Trwa ładowanie...
Zaloguj
Notowania
Przejdź na
Damian Słomski
Damian Słomski
|

Bahama Leaks. Polskie wątki dziennikarskiego śledztwa

85
Podziel się:

Kolejne dokumenty wyciekają z rajów podatkowych. Tym razem Międzynarodowe Konsorcjum Dziennikarzy Śledczych (ICIJ) dotarło do ponad miliona dokumentów.

Bahama Leaks. Polskie wątki dziennikarskiego śledztwa
(Robert Stachnik/REPORTER)

Wiceminister szefujący wielkiemu polskiemu armatorowi, biznesmen - dawniej numer dwa na liście najbogatszych Polaków, a także polskie Exxonmobil i Devon Energy. Takie wątki można odnaleźć wśród miliona dokumentów, przedstawiających firmy zarejestrowane w raju podatkowym na Bahamach.

Kolejne dokumenty wyciekają z rajów podatkowych.

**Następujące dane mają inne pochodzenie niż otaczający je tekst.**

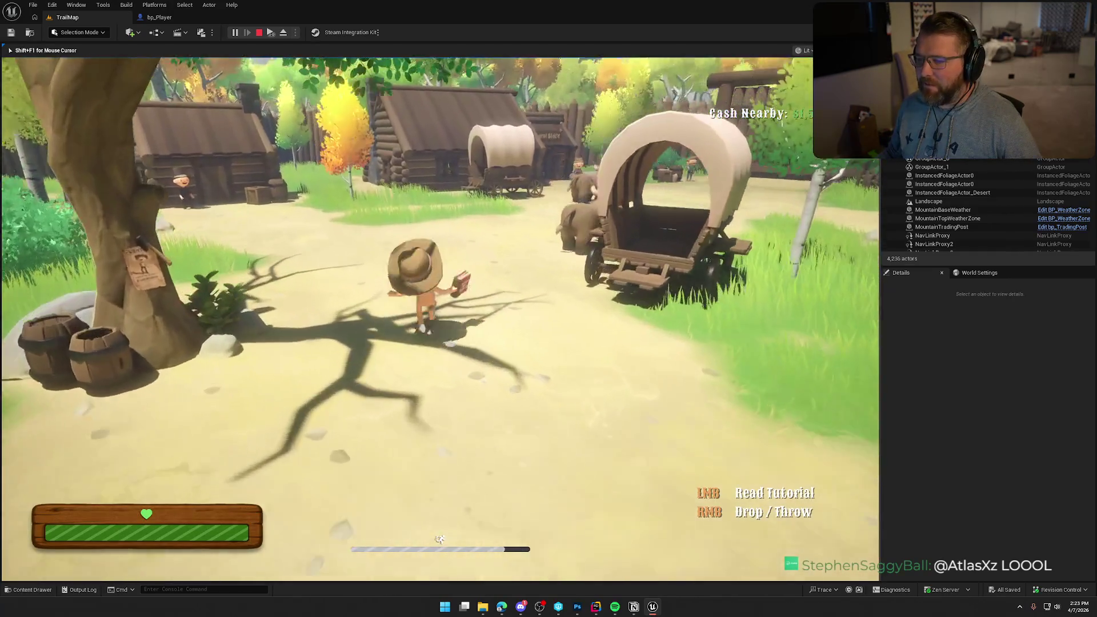
pyautogui.press('w')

Tym razem Międzynarodowe Konsorcjum Dziennikarzy Śledczych (ICIJ) dotarło do ponad miliona dokumentów opisujących działalność ponad 175 tys. spółek zarejestrowanych na Bahama.

Podobnie jak w przypadku Panama Papers jest kilka polskich wątków. "Gazeta Wyborcza", która brała udział w śledztwie, pisze m.in. o spółce Polsteam Shipping Company, w której władzach zasiadał Paweł Brzezicki - obecny wiceminister w resorcie gospodarki morskiej i żeglugi śródlądowej. Polsteam to międzynarodowa nazwa państwowego armatora znanego jako Polska Żegluga Morska.

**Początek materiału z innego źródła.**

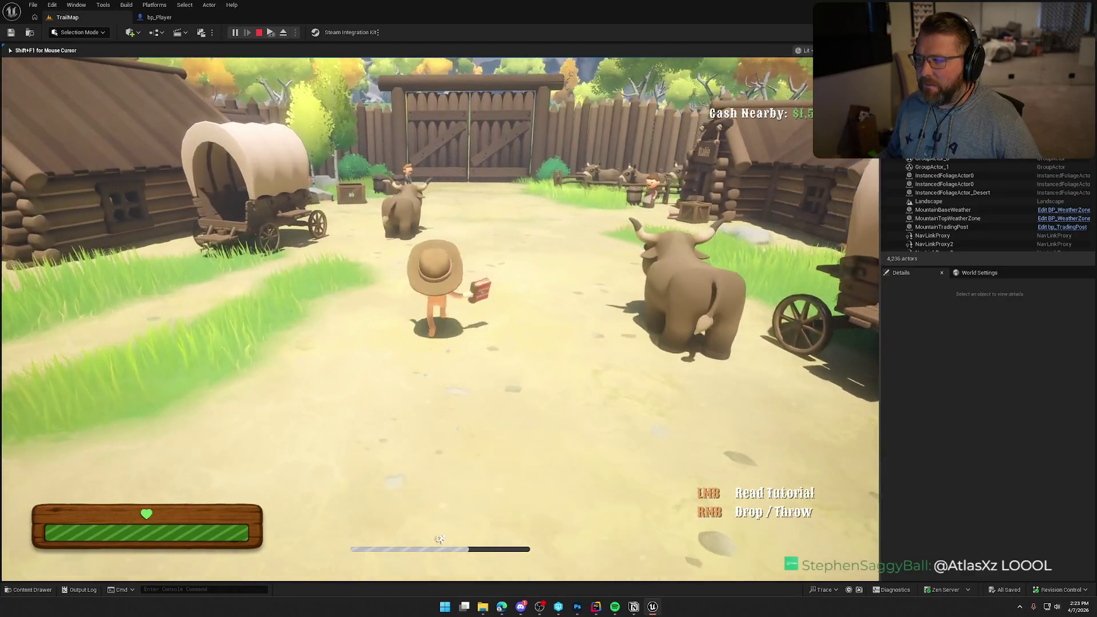
# Reopen the tutorial book and flip through every spread back to the start
pyautogui.click(438, 539)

Polska Żegluga Morska to jeden z największych przewoźników w Europie. Posiada 59 statków. Oprócz ładunków takich jak węgiel, zboża itp. realizuje - poprzez swoją spółkę Unity Line - żeglugę promową na Bałtyku, jest właścicielem kompleksu biurowo-hotelowego w Szczecinie "Pazim", a także części tamtejszych reprezentacyjnych nabrzeży przy Wałach Chrobrego.

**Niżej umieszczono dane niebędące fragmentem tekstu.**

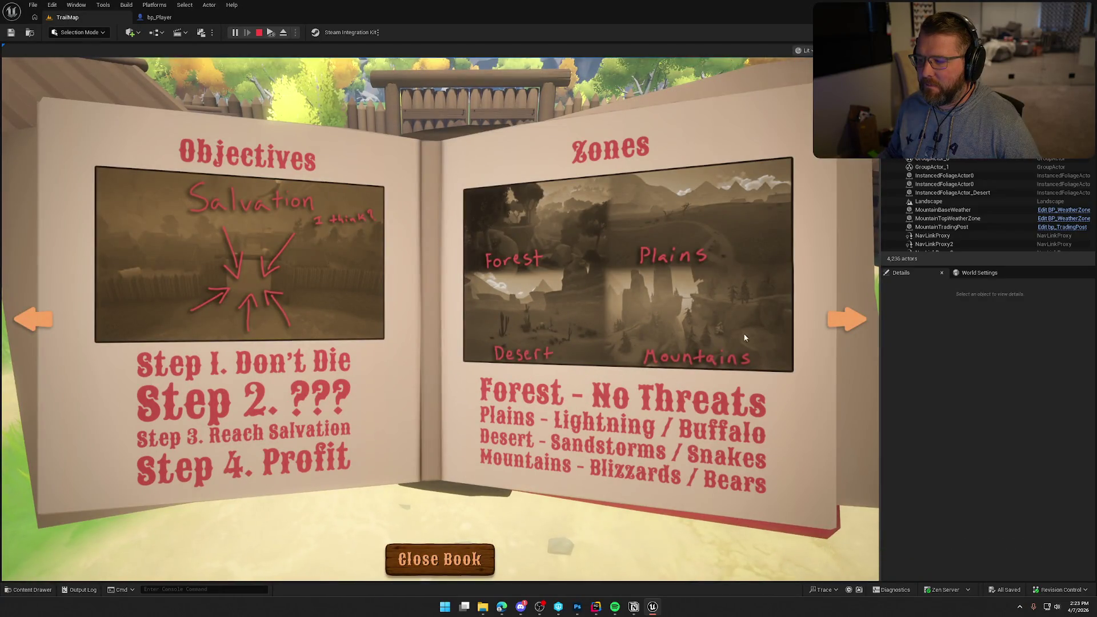
pyautogui.click(830, 323)
pyautogui.click(830, 324)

Samo posiadanie firmy zarejestrowanej w raju podatkowym takim jak Bahamy nie jest nielegalne. Budzi jednak kontrowersje, bo wiele spółek w ten sposób może ukrywać dochody lub wręcz prowadzić nielegalne interesy. Przepisy tych krajów są na tyle mało restrykcyjne, że nie wiele informacji jest jawnych. Jedynym efektem takiego wycieku może być zainteresowanie służb państwowych, które będą chciały sprawdzić takie podmioty.

Co o swoim zaangażowaniu w Polsteam mówi Paweł Brzezicki? - To proceder znany od połowy poprzedniego wieku. Wszyscy rejestrują swoje statki pod tanimi banderami - mówi wiceminister w rozmowie z "Gazetą Wyborczą". Tłumaczy, że chodzi w tym głównie o pieniądze. Przedstawiciel spółki wskazuje, że gdyby w ramach dzisiaj obowiązujących przepisów statki przeszły pod polską banderę, ich koszt utrzymania wzrósłby o 70 proc.

Po raz drugi w centrum uwagi jest spółka Profus Management West, zajmująca się handlem paliwami i sprzętem wojskowym. Należy do znanego menedżera piłkarskiego i wydawcy tygodnika "Piłka Nożna". Informacje na jej temat znalazły się już przy Panama Papers, które wyciekły w kwietniu tego roku. Na Bahama została zarejestrowana w lutym 1993 roku. W tym czasie Marek Profus, jej właściciel, był uznawany za jednego z najbogatszych Polaków. Tygodnik "Wprost" stawiał go wtedy na drugim miejscu za Zbigniewem Niemczyckim, a przed m.in. Janem Kulczykiem, Zygmuntem Solorzem-Żakiem czy Janem Wejchertem.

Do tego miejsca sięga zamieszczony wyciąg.